Labour’s “Warm Homes for all”: public interest policy or electoral spin?

With the battle for Downing Street well underway, political parties from all areas of the spectrum have begun the tradition of rolling out promises to appeal to the public.

In what is arguably one of the most controversial and contentious general elections in living memory, mainstream party leaders are going to have to work extra hard to win back voters who have shifted to second-tier opposition like the Green Party, Brexit Party and the Liberal Democrats.

Labour, in particular, has noticed a swing in its support to the Greens – although both parties do share some common ground. With this in mind, Labour announced its new “warm homes for all” policy at a recent election pledge. The proposed policy would involve a “warmer homes’ retrofit” of all domestic properties in the UK. This would include double glazing, solar panels, insulation and heat pumps in an effort to reduce fuel poverty and would help our buildings to produce at least as much energy as they use. It would also neutralise the carbon footprint of each home in the country, and all new homes constructed from 2022 onwards would have a carbon-neutral requirement.

Spin or reality?

While few can complain about the sentiments of “warm homes for all”, whether it’s a realistic proposition is another idea altogether. If history has taught us anything, it’s that very few energy policies or directives manage to stand the test of time.

We don’t have to delve too far into the past to see evidence of this. For example, the current government’s “Green Deal” for home improvements was found by the National Audit Office to have failed in 2016. The Department for Energy and Climate Change pumped £240 million into the scheme, with a further £154 million being contributed from other sources.

A nice idea in theory – but in practice, the green deal failed to deliver any tangible benefits. Instead, it increased the costs of energy suppliers, and therefore pushed energy bills up even further for the general public – who had already contributed millions in the form of taxes.

Elsewhere, policies like the Carbon Emissions Reduction Target (CERT) and the Community Energy Saving Programme (CESP) suffered from large failure rates and a government report found neither to be particularly cost-effective.

“Warm homes for all” in practice

At present, domestic heating and energy use accounts for nearly 20% of the UK’s overall carbon footprint. It’s therefore recognised that the decarbonisation of housing is a relatively urgent task which will require a certain degree of effort – but do Labour’s plans cut the mustard?

At present, there’s certainly no shortage of providers for brand-new zero-carbon homes. On a local level, councils would be able to undertake construction themselves or work alongside private developers and housing associations. Should Labour be elected, all developers and builders would be required by law to construct zero-carbon homes by 2022, regardless of whether councils choose to work with private companies or go it alone.

The warmer homes’ retrofit is estimated to cost in the region of £250 billion. Labour has pledged to provide £60 billion of that in public subsidies – less than a quarter of the overall figure needed.

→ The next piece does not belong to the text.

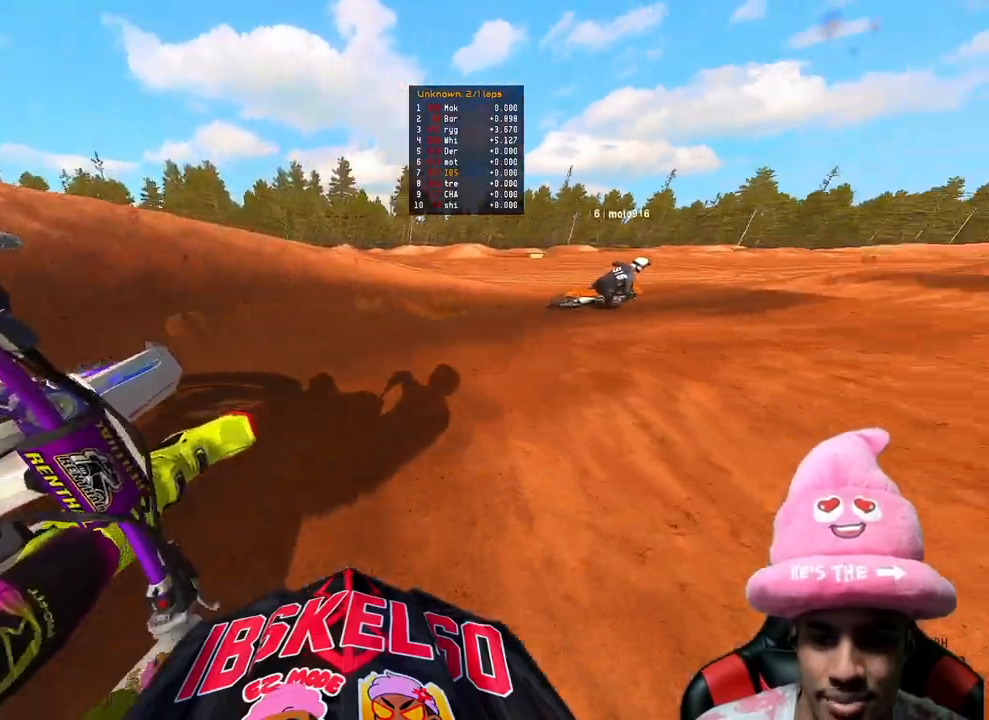
{"buttons": ["R2"], "left_stick": "up-right", "right_stick": "left", "events": []}
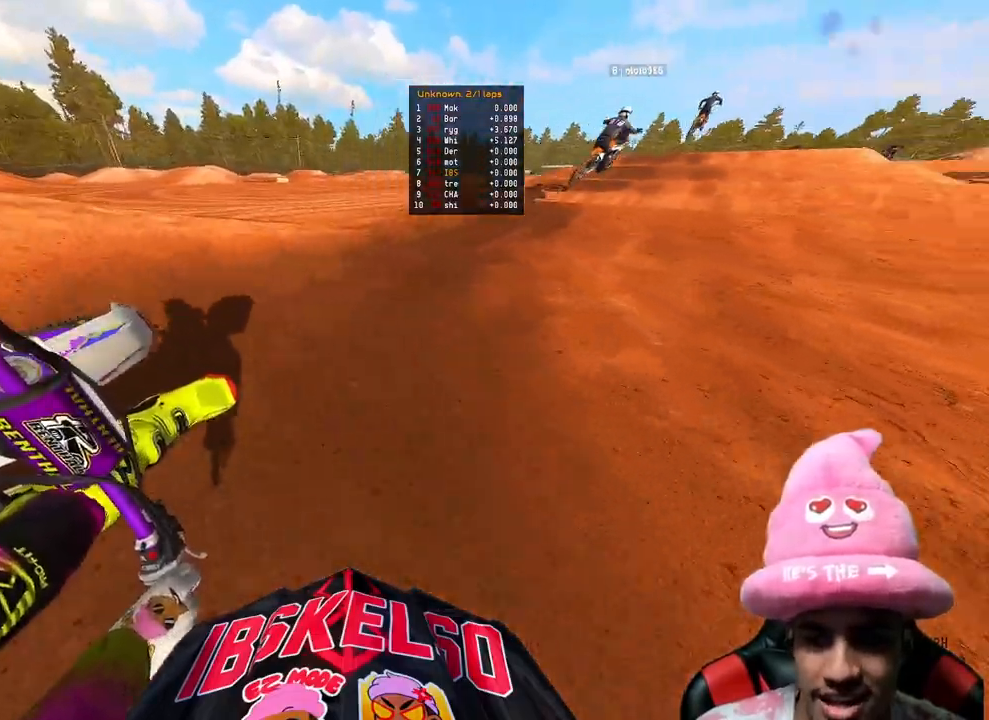
{"buttons": ["R2"], "left_stick": "up", "right_stick": "down-left", "events": [[267, "R3", "down"], [300, "left_stick", "up"], [367, "R3", "up"], [383, "right_stick", "down-left"]]}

The rest of the money would come from “energy savings” made further down the line – but is all of this feasible?

Councils and housing associations are already under incredible strain to deliver decent, affordable housing. The level of investment from the current Conservative government has receded, with housing associations having to build properties for private sale before investing any profits into “true” social housing – as in, homes that are available to rent below market levels.

An unnecessary policy?

Some critics of Labour’s recent manifesto might feel the need to highlight the “warm homes” policy as surplus to requirements, expensive and difficult to successfully implement.

With the rollout of PAS 2035 (a document outlining the retrofit standards framework, which specifies the need for a holistic approach to the retrofitting of homes) some would argue that solid guidelines for improving energy efficiency in the UK have already been drawn up and implemented.

Implementing the “warm homes” policy

To take the pipe dream of the “warm homes for all” idea and turn it into a reality, any incoming government would require enough funding to retrofit old homes and construct new ones – and it’s hard to see where the money would come from without a spike in taxes. It would also need to introduce further regulation to ensure older buildings are brought up to standard, as well as revolutionising the concept of what is currently considered acceptable for how houses should feel and look. For some, this may seem a little too far-fetched – but time will surely tell.